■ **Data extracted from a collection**
====

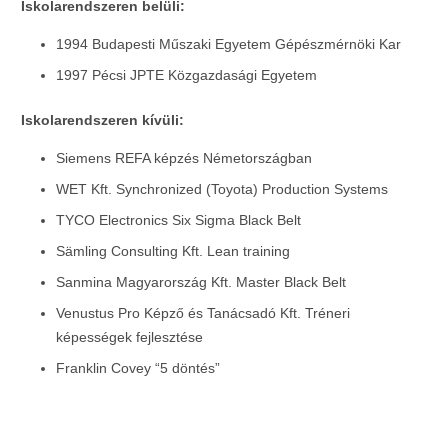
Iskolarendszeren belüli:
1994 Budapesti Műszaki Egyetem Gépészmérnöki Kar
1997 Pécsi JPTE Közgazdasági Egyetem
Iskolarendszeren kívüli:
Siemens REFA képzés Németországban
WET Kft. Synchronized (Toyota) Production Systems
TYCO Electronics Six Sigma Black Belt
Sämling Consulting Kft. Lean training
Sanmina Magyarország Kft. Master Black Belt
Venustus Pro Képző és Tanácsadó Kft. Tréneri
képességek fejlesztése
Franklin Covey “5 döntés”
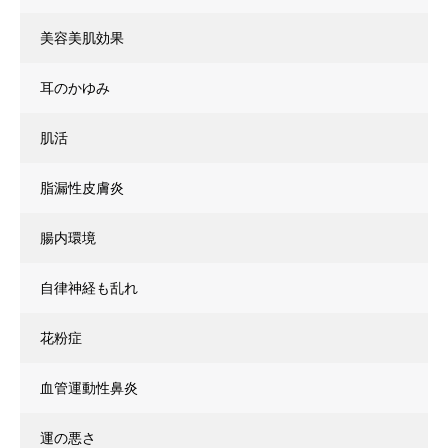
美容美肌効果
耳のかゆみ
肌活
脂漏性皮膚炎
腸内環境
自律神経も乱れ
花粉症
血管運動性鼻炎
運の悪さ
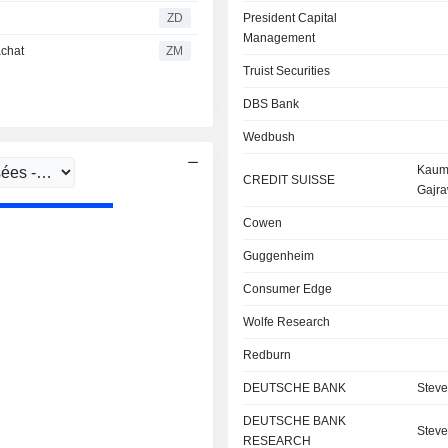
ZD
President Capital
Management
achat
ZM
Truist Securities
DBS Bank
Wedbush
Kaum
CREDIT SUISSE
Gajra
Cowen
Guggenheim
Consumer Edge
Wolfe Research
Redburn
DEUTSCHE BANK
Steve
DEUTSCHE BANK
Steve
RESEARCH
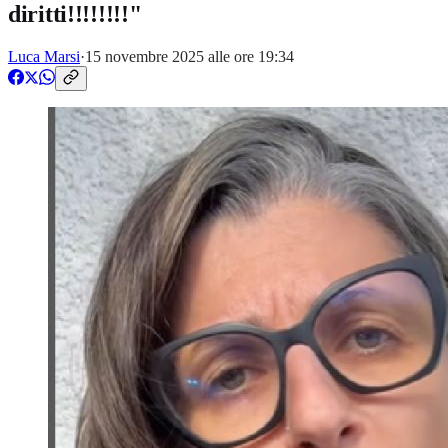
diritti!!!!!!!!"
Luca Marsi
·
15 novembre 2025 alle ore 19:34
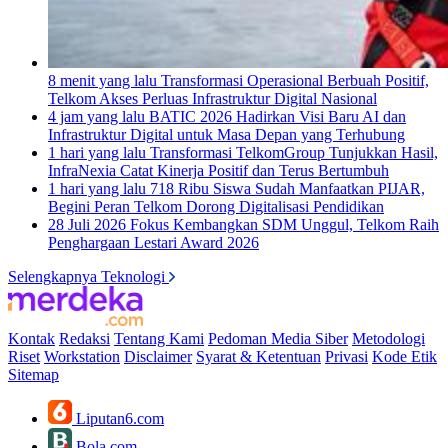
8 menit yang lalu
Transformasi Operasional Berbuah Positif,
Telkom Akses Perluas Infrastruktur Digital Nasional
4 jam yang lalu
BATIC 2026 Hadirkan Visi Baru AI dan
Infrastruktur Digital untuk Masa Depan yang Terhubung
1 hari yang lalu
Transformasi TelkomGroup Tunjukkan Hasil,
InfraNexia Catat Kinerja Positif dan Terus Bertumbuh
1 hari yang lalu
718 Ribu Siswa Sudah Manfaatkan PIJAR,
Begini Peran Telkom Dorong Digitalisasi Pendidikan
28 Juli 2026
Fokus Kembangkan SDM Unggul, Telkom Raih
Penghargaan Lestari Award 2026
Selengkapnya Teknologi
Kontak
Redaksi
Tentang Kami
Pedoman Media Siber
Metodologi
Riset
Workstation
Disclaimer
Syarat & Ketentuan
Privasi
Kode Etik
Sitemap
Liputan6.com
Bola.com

====

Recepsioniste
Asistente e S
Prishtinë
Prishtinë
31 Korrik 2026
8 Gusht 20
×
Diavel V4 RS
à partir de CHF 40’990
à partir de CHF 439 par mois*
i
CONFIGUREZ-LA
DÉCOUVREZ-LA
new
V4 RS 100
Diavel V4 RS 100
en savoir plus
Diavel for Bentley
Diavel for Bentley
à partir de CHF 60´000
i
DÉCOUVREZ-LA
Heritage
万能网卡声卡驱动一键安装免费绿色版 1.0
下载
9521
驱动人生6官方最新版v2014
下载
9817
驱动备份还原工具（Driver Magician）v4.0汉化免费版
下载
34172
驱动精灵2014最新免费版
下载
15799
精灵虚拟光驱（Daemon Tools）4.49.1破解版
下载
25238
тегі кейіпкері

====

■ **WHAT TO PRODUCE**
Of the lines above, extract only those from the line with "驱动备份还原工具（Driver Magician）v4.0汉化免费版" to the line with "тегі кейіпкері", both included, exactly as written.

■ **YOUR SOLUTION**
驱动备份还原工具（Driver Magician）v4.0汉化免费版
下载
34172
驱动精灵2014最新免费版
下载
15799
精灵虚拟光驱（Daemon Tools）4.49.1破解版
下载
25238
тегі кейіпкері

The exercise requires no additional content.